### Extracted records

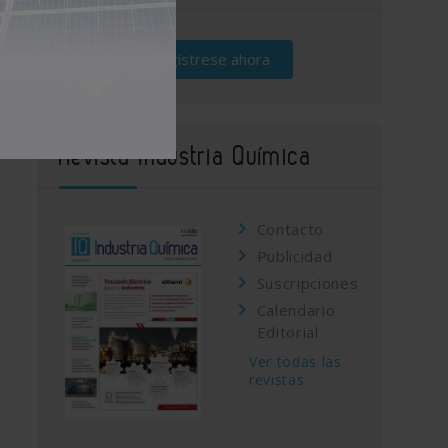
Regístrese ahora
Revista Industria Química
Contacto
Publicidad
Suscripciones
Calendario
Editorial
Ver todas las
revistas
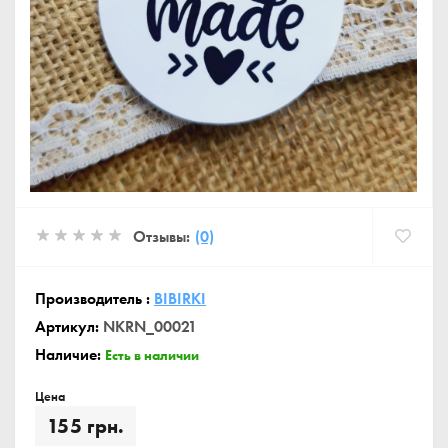
Отзывы:
(0)
Производитель :
BIBIRKI
Артикул:
NKRN_00021
Наличие:
Есть в наличии
Цена
155 грн.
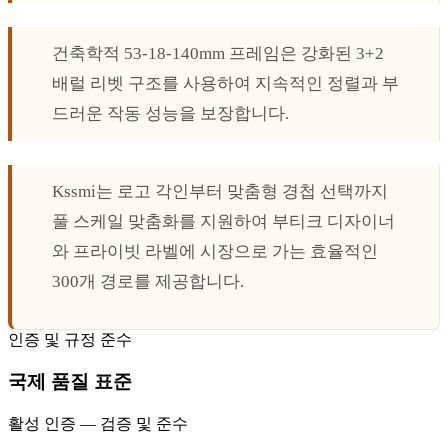
건축학적 53-18-140mm 프레임은 강화된 3+2
배럴 리벳 구조를 사용하여 지속적인 정렬과 부
드러운 작동 성능을 보장합니다.
Kssmi는 로고 각인부터 맞춤형 경첩 선택까지
풀 스케일 맞춤화를 지원하여 부티크 디자이너
와 프라이빗 라벨에 시장으로 가는 효율적인
300개 경로를 제공합니다.
인증 및 규정 준수
국제 품질 표준
활성 인증 — 검증 및 준수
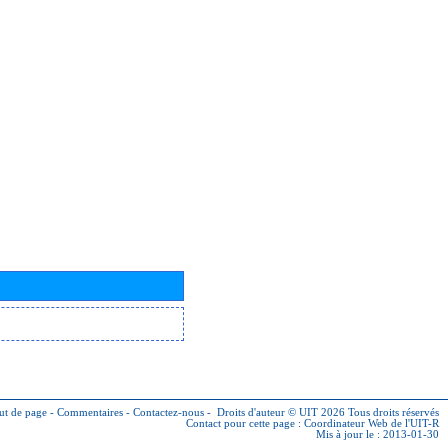
ut de page
-
Commentaires
-
Contactez-nous
-
Droits d'auteur © UIT 2026
Tous droits réservés
Contact pour cette page :
Coordinateur Web de l'UIT-R
Mis à jour le : 2013-01-30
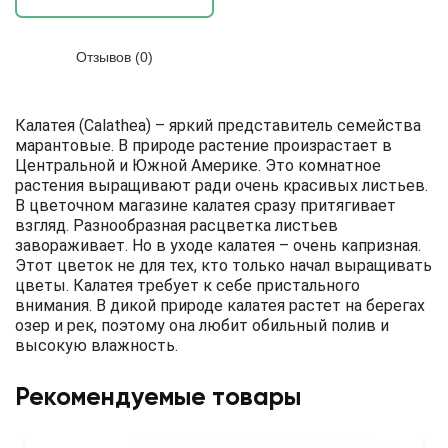
Отзывов (0)
Калатея (Calathea) – яркий представитель семейства
марантовые. В природе растение произрастает в
Центральной и Южной Америке. Это комнатное
растения выращивают ради очень красивых листьев.
В цветочном магазине калатея сразу притягивает
взгляд. Разнообразная расцветка листьев
завораживает. Но в уходе калатея – очень капризная.
Этот цветок не для тех, кто только начал выращивать
цветы. Калатея требует к себе пристального
внимания. В дикой природе калатея растет на берегах
озер и рек, поэтому она любит обильный полив и
высокую влажность.
Рекомендуемые товары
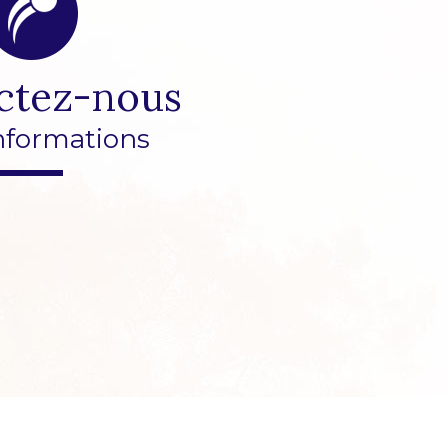
ctez-nous
nformations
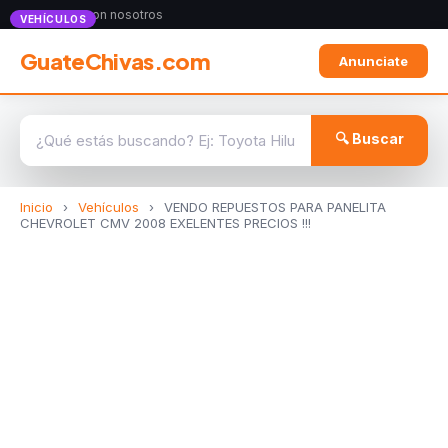
Anunciate con nosotros
VEHÍCULOS
GuateChivas.com
Anunciate
🔍 Buscar
Inicio
›
Vehículos
›
VENDO REPUESTOS PARA PANELITA
CHEVROLET CMV 2008 EXELENTES PRECIOS !!!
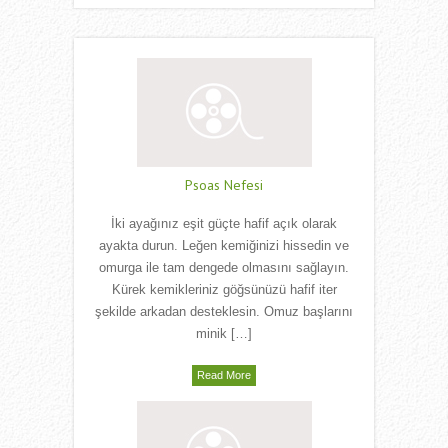
Psoas Nefesi
İki ayağınız eşit güçte hafif açık olarak
ayakta durun. Leğen kemiğinizi hissedin ve
omurga ile tam dengede olmasını sağlayın.
Kürek kemikleriniz göğsünüzü hafif iter
şekilde arkadan desteklesin. Omuz başlarını
minik […]
Read More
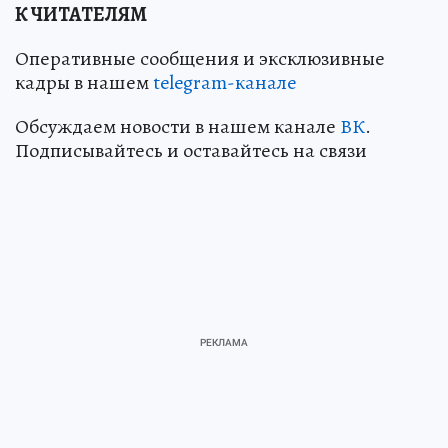
К ЧИТАТЕЛЯМ
Оперативные сообщения и эксклюзивные
кадры в нашем
telegram-канале
Обсуждаем новости в нашем канале
ВК
.
Подписывайтесь и оставайтесь на связи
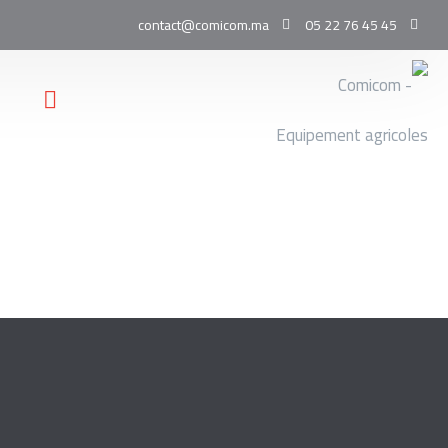
contact@comicom.ma
05 22 76 45 45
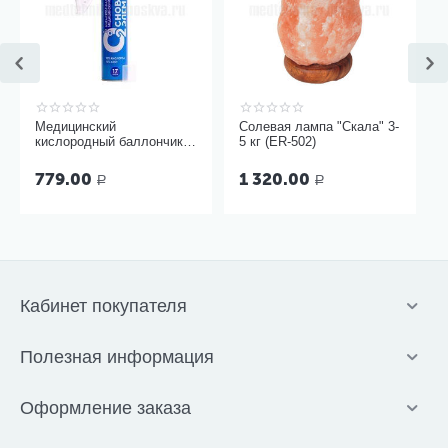
Медицинский
Солевая лампа "Скала" 3-
кислородный баллончик
5 кг (ER-502)
Основной элемент 17
литров с мягкой маской
779.00
1 320.00
Р
Р
Кабинет покупателя
Полезная информация
Оформление заказа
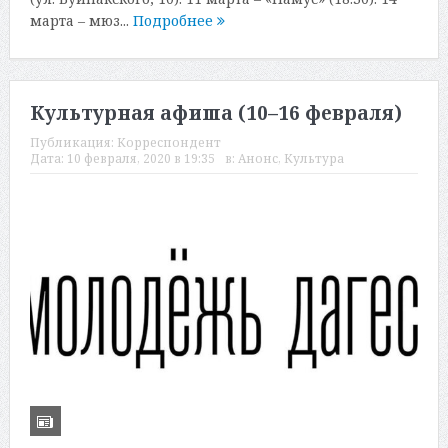
марта – мюз...
Подробнее
Культурная афиша (10–16 февраля)
Публикация:
Корреспондент
Дата:
10 февраля, 2020 в 19:35
в:
Анонс
,
Культура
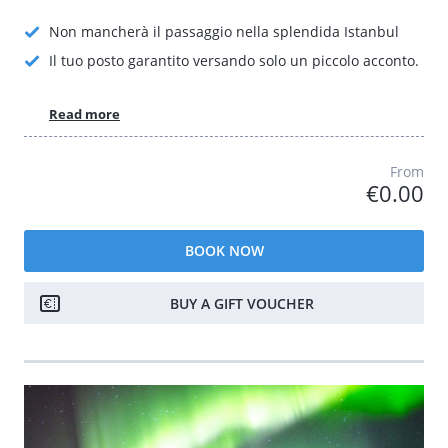
Non mancherà il passaggio nella splendida Istanbul
Il tuo posto garantito versando solo un piccolo acconto.
Read more
From
€0.00
BOOK NOW
BUY A GIFT VOUCHER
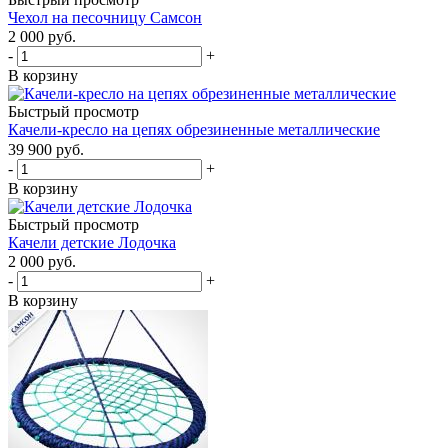
Чехол на песочницу Самсон
2 000
руб.
-
+
В корзину
Быстрый просмотр
Качели-кресло на цепях обрезиненные металлические
39 900
руб.
-
+
В корзину
Быстрый просмотр
Качели детские Лодочка
2 000
руб.
-
+
В корзину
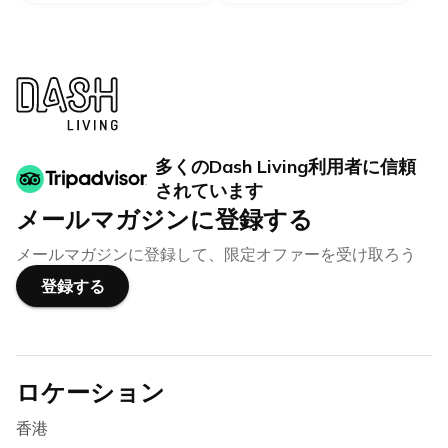
多くのDash Living利用者に信頼
されています
メールマガジンに登録する
メールマガジンに登録して、限定オファーを受け取ろう
登録する
ロケーション
香港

### Prompt
Copy the entries above exactly, but only the stretch from the line containing "Оформление заказа" through the line containing "Чехол на песочницу Самсон". Keep both end lines; drop the pictures.

### Result of this task
Оформление заказа
марта – мюз...
Подробнее
Культурная афиша (10–16 февраля)
Публикация:
Корреспондент
Дата:
10 февраля, 2020 в 19:35
в:
Анонс
,
Культура
Non mancherà il passaggio nella splendida Istanbul
Il tuo posto garantito versando solo un piccolo acconto.
Read more
From
€0.00
BOOK NOW
BUY A GIFT VOUCHER
Чехол на песочницу Самсон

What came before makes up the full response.